In the aftermath of a school shooting, parents should proactively communicate with and comfort their children. Steps include:
• Prepare for the discussion: Before you talk to a child or teenager, prepare what you want to share with them and what you don’t. Collect yourself so you can be calm, truthful, and authentic.
• Initiate conversation: Ask what your kids are feeling and listen carefully so you can respond to their concerns, misconceptions, and fears truthfully. Explain that you will create ongoing opportunities to talk.
• Limit exposure to media: Seeing graphic, disturbing footage repeatedly can be harmful long-term.
• Keep routines in place: Routines are reassuring to children.
• Monitor your child: Signs that they may be struggling include persistent fear, stress, regressive behaviors, difficulty concentrating, sleeping, or eating, and stomachaches or headaches.

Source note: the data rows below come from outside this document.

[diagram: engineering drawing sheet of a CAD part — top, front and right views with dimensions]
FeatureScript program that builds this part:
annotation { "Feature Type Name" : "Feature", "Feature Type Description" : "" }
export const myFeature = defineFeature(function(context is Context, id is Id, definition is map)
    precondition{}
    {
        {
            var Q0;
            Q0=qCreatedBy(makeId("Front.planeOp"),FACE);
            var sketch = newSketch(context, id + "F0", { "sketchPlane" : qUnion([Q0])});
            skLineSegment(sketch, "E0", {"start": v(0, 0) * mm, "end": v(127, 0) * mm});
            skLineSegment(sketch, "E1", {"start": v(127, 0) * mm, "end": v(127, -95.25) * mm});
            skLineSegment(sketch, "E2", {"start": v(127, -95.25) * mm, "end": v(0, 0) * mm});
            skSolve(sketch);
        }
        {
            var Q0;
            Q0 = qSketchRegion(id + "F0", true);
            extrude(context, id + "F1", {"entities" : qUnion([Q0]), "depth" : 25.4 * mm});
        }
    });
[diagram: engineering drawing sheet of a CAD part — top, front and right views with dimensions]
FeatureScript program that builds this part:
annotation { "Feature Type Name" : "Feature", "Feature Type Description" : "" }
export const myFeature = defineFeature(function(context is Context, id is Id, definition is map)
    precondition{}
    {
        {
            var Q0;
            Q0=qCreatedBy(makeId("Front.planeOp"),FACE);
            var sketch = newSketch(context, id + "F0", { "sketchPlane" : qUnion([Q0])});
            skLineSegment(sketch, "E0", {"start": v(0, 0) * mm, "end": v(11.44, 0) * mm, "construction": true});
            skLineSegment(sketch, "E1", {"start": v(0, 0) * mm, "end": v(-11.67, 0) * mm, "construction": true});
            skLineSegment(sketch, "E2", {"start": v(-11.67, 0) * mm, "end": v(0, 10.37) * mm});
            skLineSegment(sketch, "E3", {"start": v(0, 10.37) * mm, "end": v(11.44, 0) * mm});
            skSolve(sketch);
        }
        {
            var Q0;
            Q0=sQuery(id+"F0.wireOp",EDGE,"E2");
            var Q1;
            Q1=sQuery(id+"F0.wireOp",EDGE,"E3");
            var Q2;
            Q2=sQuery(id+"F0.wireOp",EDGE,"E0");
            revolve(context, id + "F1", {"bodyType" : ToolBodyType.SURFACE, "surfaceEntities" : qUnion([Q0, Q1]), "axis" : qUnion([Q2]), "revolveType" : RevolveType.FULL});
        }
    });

You may want to find a therapist for your child.
• Discuss your concerns: Balance honesty about your emotions with measured calm. You may want to discuss actions being taken or safety plans in place.
• Take action: For example, this may include supporting the victims or taking political action.
• Take care of yourself: Eating well, sleeping well, journaling, meditating, support from loved ones and therapy can help you stay strong for your children.
Parents should plan in advance what they want to share or not share with their children. This should be based on the child’s age and developmental ability to process difficult life situations. In general, telling children the horrific details of school shootings is not necessary or helpful, while making clear that you want them to feel safe talking to you about school violence is important.
Choose a quiet time and location for the conversation. Begin by asking open-ended questions and listening to their answers. You may want to start by saying something like, “Have you heard anything about kids getting hurt at school?” If your child was directly affected, start with something like, “What happened today was a really big deal. How are you feeling about it? Can you tell me about your experience?”
Listen carefully and reflect back what you heard to validate their experience. Ask follow-up questions as needed. Be honest and share your feelings. Emphasize that people are working to help keep your child as safe as possible. Make clear that you are always available to talk.
In the weeks following a shooting, parents can monitor their children for signals that they may be struggling. Signs include avoiding school, social isolation, difficulty concentrating, increased tantrums, regressive behaviors, the inability to sleep or eat, and consistent stomachaches or headaches. These behaviors may portend anxiety, depression, or other conditions, and parents may want to seek support from a mental health professional.
For students who were involved in a school shooting themselves, the transition back to school is complex. Many don’t believe that children should be forced back to school if they are scared; instead, they should be eased into school with the support of school staff and mental health staff. Parents and educators should create spaces to discuss the event, allowing children to express their needs and help identify approaches to navigate their challenges. After incidents of trauma and community violence, kids may find it meaningful to know how they can be helpful. And keep in mind that most people who experience symptoms after a traumatic event don’t go on to develop a mental health condition such as PTSD. Children are resilient.